DIRECTIONS >> Which lines in the data below contain the string "exitDy"? Report each of them in full, treating uppercase and lowercase letters as different.

DATA >>
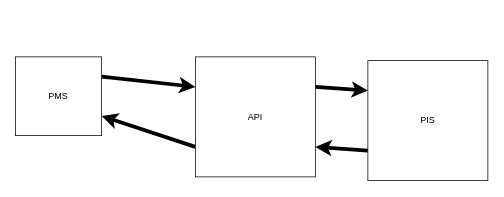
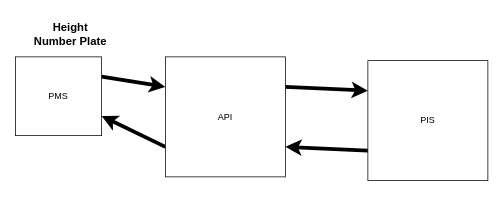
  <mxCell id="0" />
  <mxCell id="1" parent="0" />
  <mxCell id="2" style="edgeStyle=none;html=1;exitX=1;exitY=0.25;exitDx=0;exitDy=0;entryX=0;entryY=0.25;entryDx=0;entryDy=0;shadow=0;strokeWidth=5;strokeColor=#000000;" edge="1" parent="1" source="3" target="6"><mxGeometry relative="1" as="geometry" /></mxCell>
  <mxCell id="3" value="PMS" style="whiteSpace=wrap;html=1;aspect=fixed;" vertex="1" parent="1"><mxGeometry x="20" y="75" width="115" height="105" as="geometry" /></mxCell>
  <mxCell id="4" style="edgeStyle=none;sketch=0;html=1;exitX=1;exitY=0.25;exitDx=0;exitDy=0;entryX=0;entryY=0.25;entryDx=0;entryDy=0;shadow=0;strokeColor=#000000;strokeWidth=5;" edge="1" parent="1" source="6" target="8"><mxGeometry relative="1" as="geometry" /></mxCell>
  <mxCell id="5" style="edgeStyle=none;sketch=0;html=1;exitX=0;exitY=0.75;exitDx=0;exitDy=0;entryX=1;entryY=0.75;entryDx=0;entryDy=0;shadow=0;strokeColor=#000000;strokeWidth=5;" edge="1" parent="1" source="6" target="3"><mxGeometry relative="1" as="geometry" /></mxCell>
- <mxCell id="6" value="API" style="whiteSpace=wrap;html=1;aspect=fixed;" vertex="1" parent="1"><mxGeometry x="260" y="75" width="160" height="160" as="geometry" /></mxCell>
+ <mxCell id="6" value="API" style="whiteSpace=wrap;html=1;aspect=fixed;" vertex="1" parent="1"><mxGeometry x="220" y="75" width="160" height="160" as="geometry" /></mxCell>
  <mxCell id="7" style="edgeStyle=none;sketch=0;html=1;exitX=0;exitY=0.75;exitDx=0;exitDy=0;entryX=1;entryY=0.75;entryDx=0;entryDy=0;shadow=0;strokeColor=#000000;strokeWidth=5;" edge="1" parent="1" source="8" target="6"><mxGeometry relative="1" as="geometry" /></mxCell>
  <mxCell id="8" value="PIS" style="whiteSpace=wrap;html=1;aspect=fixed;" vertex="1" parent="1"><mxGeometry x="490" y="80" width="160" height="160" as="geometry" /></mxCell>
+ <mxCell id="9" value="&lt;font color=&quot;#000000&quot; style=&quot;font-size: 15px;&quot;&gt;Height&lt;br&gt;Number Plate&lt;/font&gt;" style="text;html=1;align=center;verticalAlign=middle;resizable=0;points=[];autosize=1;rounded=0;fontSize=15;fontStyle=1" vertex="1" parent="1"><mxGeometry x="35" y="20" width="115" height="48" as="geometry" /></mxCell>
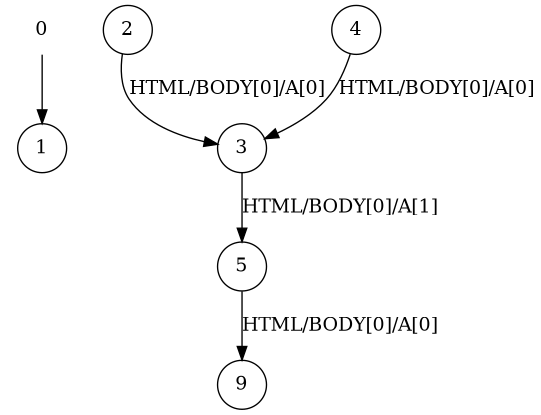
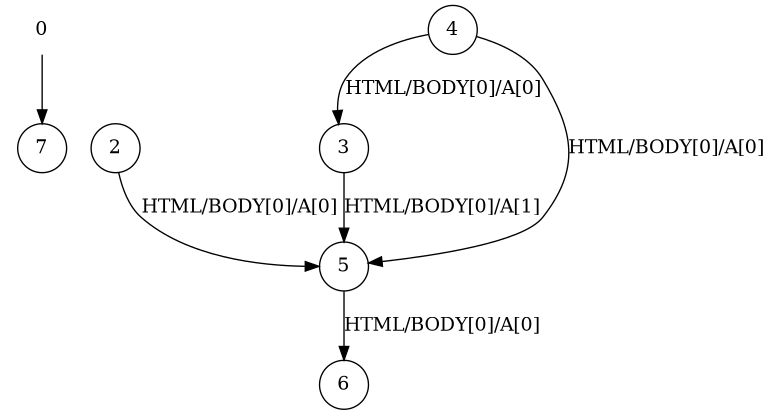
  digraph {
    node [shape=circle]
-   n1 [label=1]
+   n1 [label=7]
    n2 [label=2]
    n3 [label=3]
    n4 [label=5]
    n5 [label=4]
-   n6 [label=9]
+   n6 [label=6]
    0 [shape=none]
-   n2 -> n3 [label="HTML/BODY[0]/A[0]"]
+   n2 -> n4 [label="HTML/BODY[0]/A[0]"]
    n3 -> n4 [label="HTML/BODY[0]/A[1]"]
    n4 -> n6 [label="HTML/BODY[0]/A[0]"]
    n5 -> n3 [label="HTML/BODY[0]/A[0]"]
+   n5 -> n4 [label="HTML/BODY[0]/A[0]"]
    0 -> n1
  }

TASK ANSWER >>
  <mxCell id="2" style="edgeStyle=none;html=1;exitX=1;exitY=0.25;exitDx=0;exitDy=0;entryX=0;entryY=0.25;entryDx=0;entryDy=0;shadow=0;strokeWidth=5;strokeColor=#000000;" edge="1" parent="1" source="3" target="6"><mxGeometry relative="1" as="geometry" /></mxCell>
  <mxCell id="4" style="edgeStyle=none;sketch=0;html=1;exitX=1;exitY=0.25;exitDx=0;exitDy=0;entryX=0;entryY=0.25;entryDx=0;entryDy=0;shadow=0;strokeColor=#000000;strokeWidth=5;" edge="1" parent="1" source="6" target="8"><mxGeometry relative="1" as="geometry" /></mxCell>
  <mxCell id="5" style="edgeStyle=none;sketch=0;html=1;exitX=0;exitY=0.75;exitDx=0;exitDy=0;entryX=1;entryY=0.75;entryDx=0;entryDy=0;shadow=0;strokeColor=#000000;strokeWidth=5;" edge="1" parent="1" source="6" target="3"><mxGeometry relative="1" as="geometry" /></mxCell>
  <mxCell id="7" style="edgeStyle=none;sketch=0;html=1;exitX=0;exitY=0.75;exitDx=0;exitDy=0;entryX=1;entryY=0.75;entryDx=0;entryDy=0;shadow=0;strokeColor=#000000;strokeWidth=5;" edge="1" parent="1" source="8" target="6"><mxGeometry relative="1" as="geometry" /></mxCell>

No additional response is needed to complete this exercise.